Antine Drain did not testify, but Johnnie Mae Drain and Clarence Lester both made positive in-court identifications of defendant. Moreover, Johnnie Mae Drain stated that she knew defendant prior to the incident and defendant admitted that he had seen her on more than one occasion. Although she and Lester did not specifically testify that they identified defendant as one of the offenders at the time defendant was arrested, they did testify that they and Antine Drain saw defendant hiding under the bed, watched the police take defendant and Jerry Wells (Larry Butler) away, and followed the police to the station in her car. The clear import of this testimony is that at the time the defendant was arrested they believed he was one of the robbers. Further, defendant himself testified that when he was under the bed Johnnie Mae Drain stated to the police that he was one of the robbers.
4 The testimony of Officers Bowers and Hargrove concerning the complaining witnesses' out-of-court identifications of defendant clearly was cumulative and supported by positive in-court identifications of defendant and other corroborative circumstances. The State obviously was not attempting to use the testimony of Bowers and Hargrove as a substitute for an in-court identification or to bolster a weak identification. The admission of this testimony was harmless beyond a reasonable doubt. People v. Overton (1976), 44 Ill. App.3d 490, 358 N.E.2d 393.
5 Defendant's final contention is that the following statement by the prosecutor during closing argument requires reversal because it was an improper comment on defendant's failure to call certain witnesses:
"The defendant testified that he was at a party with some friends. [Defendant] said that there were approximately thirty or so people in that apartment. He named several names. You haven't heard from any of them."
We disagree. Generally, "[i]t is improper for a prosecutor to comment on defendant's failure to call a witness where the comment suggests that the witness would have testified unfavorably to the defendant and the witness is as accessible to the State as he would be to the defendant." (People v. Gamboa (1975), 30 Ill. App.3d 242, 250, 332 N.E.2d 543.) When alibi witnesses are injected into the case by defendant, however, they "are deemed unavailable to the prosecution and comment with regard to the failure of such witnesses to testify is proper." People v. Mays (1972), 3 Ill. App.3d 512, 514, 277 N.E.2d 547.
6 Defendant testified that at the time of the robbery he was at a party with about 30 other people from the neighborhood and he named Victor and Tina Campbell as two of these people.
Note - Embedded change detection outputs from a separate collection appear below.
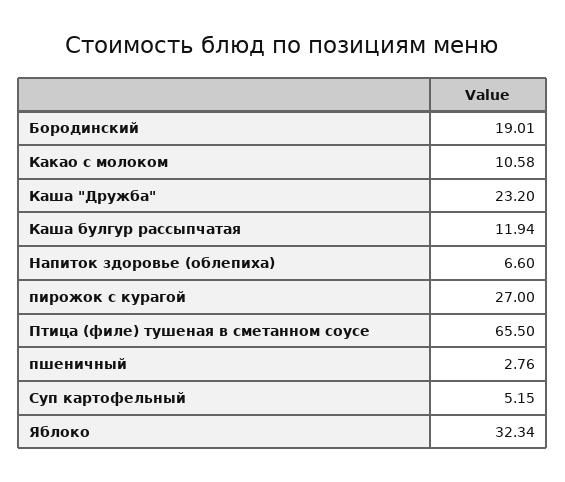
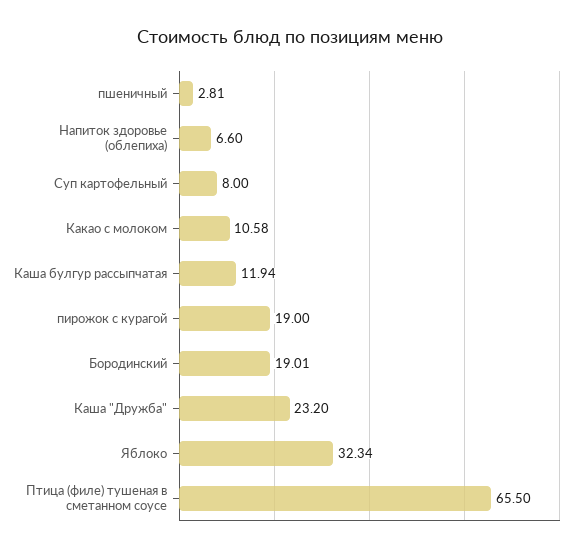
  {
    "Бородинский": 19.01,
    "Какао с молоком": 10.58,
    "Каша \"Дружба\"": 23.2,
    "Каша булгур рассыпчатая": 11.94,
    "Напиток здоровье (облепиха)": 6.6,
-   "пирожок с курагой": 27,
+   "пирожок с курагой": 19,
    "Птица (филе) тушеная в сметанном соусе": 65.5,
-   "пшеничный": 2.76,
+   "пшеничный": 2.81,
-   "Суп картофельный": 5.15,
+   "Суп картофельный": 8,
    "Яблоко": 32.34
  }

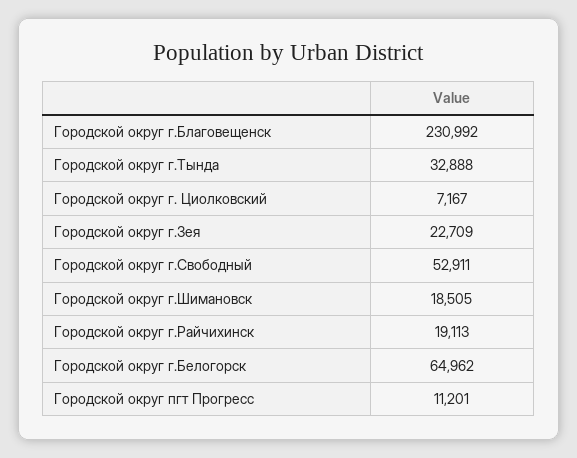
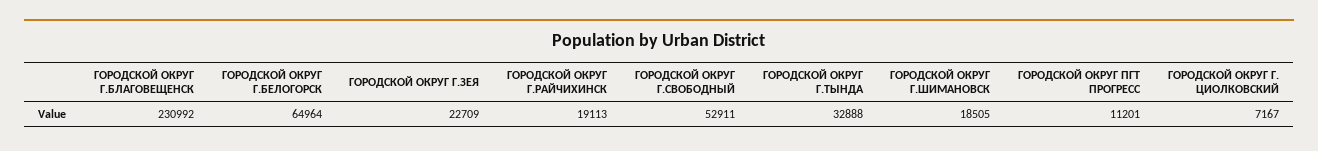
  {
    "Городской округ г.Благовещенск": 230992,
    "Городской округ г.Тында": 32888,
    "Городской округ г. Циолковский": 7167,
    "Городской округ г.Зея": 22709,
    "Городской округ г.Свободный": 52911,
    "Городской округ г.Шимановск": 18505,
    "Городской округ г.Райчихинск": 19113,
-   "Городской округ г.Белогорск": 64962,
+   "Городской округ г.Белогорск": 64964,
    "Городской округ пгт Прогресс": 11201
  }

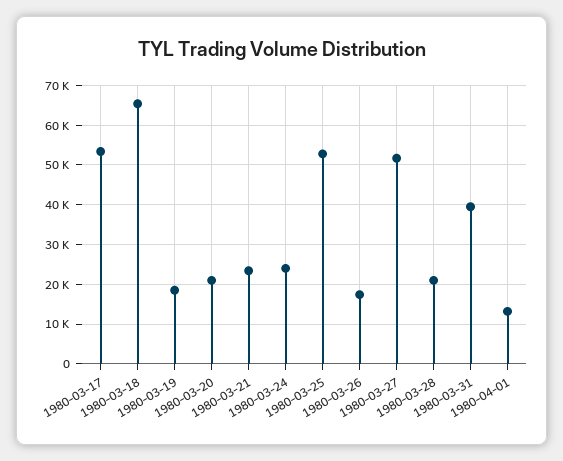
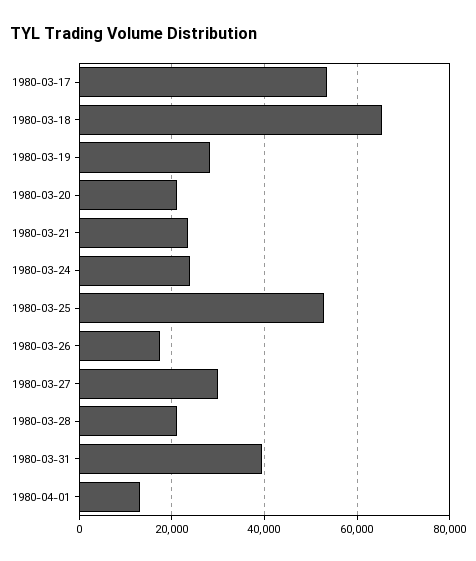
  {
    "1980-03-17": 54000,
    "1980-03-18": 66000,
-   "1980-03-19": 18000,
+   "1980-03-19": 28000,
    "1980-03-20": 22000,
    "1980-03-21": 24000,
    "1980-03-24": 24000,
    "1980-03-25": 52000,
    "1980-03-26": 18000,
-   "1980-03-27": 52000,
+   "1980-03-27": 30000,
    "1980-03-28": 22000,
    "1980-03-31": 40000,
    "1980-04-01": 14000
  }

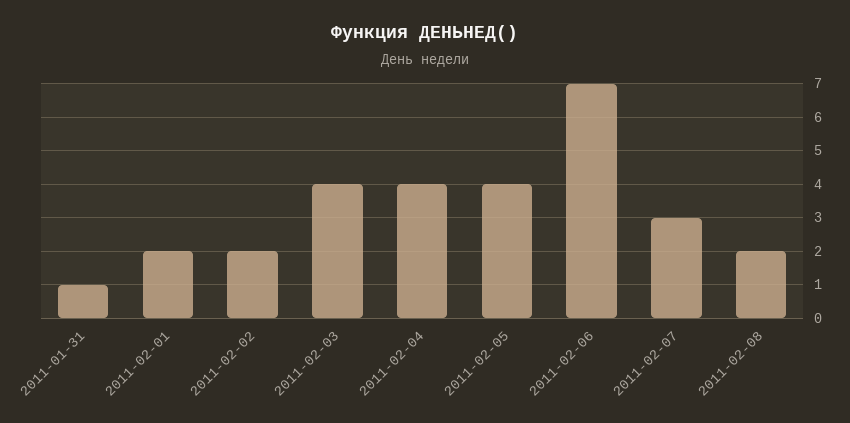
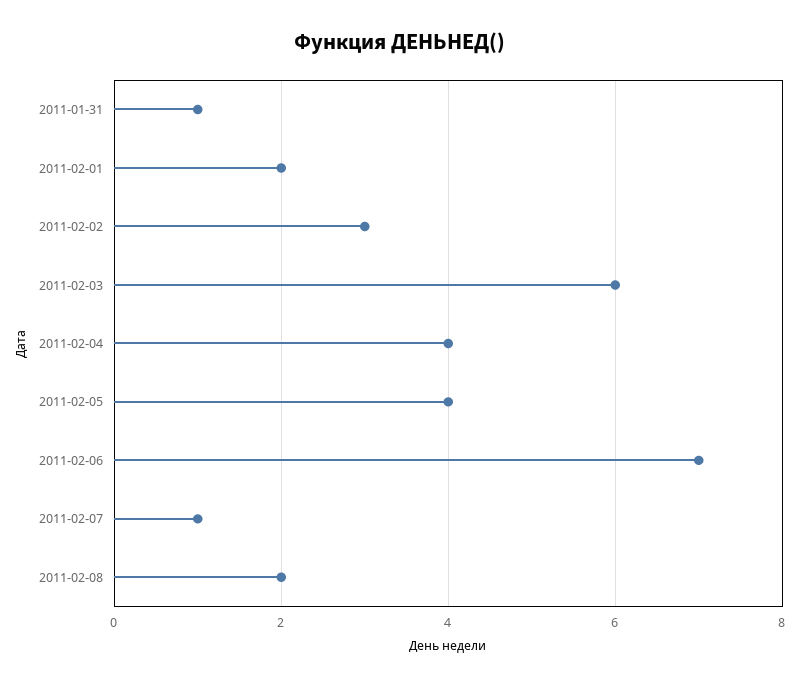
  {
    "2011-01-31": 1,
    "2011-02-01": 2,
-   "2011-02-02": 2,
+   "2011-02-02": 3,
-   "2011-02-03": 4,
+   "2011-02-03": 6,
    "2011-02-04": 4,
    "2011-02-05": 4,
    "2011-02-06": 7,
-   "2011-02-07": 3,
+   "2011-02-07": 1,
    "2011-02-08": 2
  }

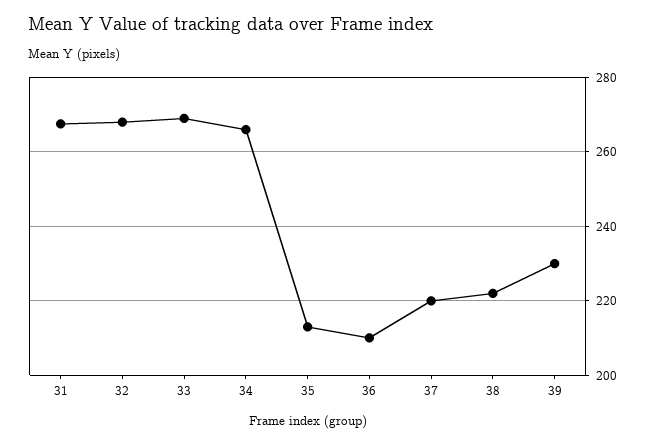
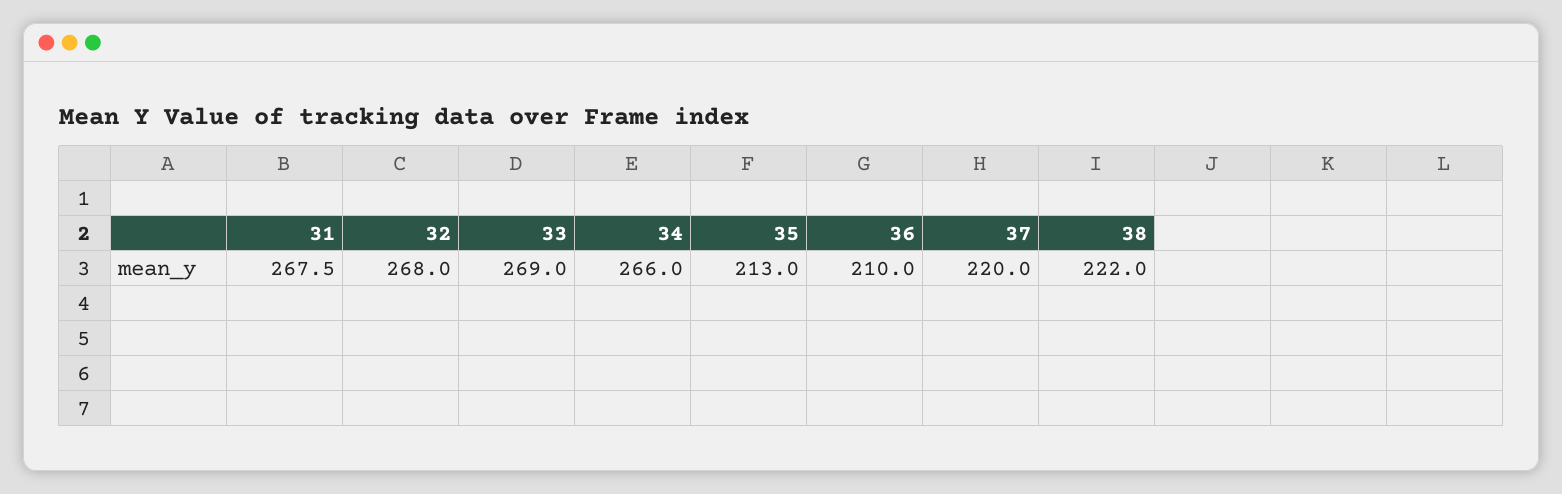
  {
    "31": 267.5,
    "32": 268,
    "33": 269,
    "34": 266,
    "35": 213,
    "36": 210,
    "37": 220,
-   "38": 222,
+   "38": 222
-   "39": 230
  }

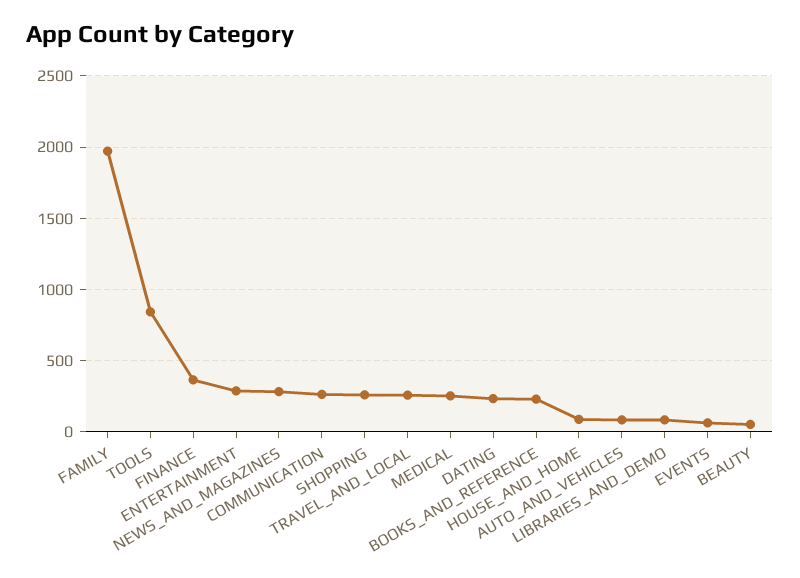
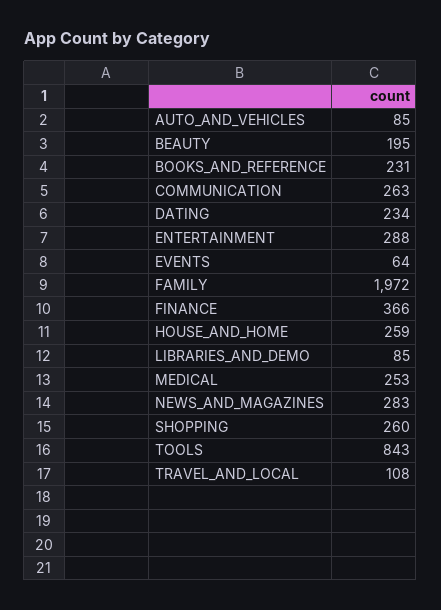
  {
    "FAMILY": 1972,
    "TOOLS": 843,
    "FINANCE": 366,
    "ENTERTAINMENT": 288,
    "NEWS_AND_MAGAZINES": 283,
    "COMMUNICATION": 263,
    "SHOPPING": 260,
-   "TRAVEL_AND_LOCAL": 250,
+   "TRAVEL_AND_LOCAL": 108,
    "MEDICAL": 253,
    "DATING": 234,
    "BOOKS_AND_REFERENCE": 231,
-   "HOUSE_AND_HOME": 100,
+   "HOUSE_AND_HOME": 259,
    "AUTO_AND_VEHICLES": 85,
    "LIBRARIES_AND_DEMO": 85,
    "EVENTS": 64,
-   "BEAUTY": 50
+   "BEAUTY": 195
  }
The prosecutor's comment clearly was a proper reference to possible alibi witnesses specifically named by defendant. (People v. Blakes (1976), 63 Ill.2d 354, 348 N.E.2d 170.) In addition, the court gave IPI Criminal No. 1.03 (Illinois Pattern Jury Instructions, Criminal No. 1.03 (1968)) instructing the jury that closing arguments are not evidence and that any statements made in closing argument not based on the evidence should be disregarded. People v. Olejniczak (1979), 73 Ill. App.3d 112, 390 N.E.2d 1339, appeal denied (1979), 76 Ill.2d ___. Defendant's conviction and sentence are affirmed.
GOLDBERG, P.J., and McGLOON, J., concur.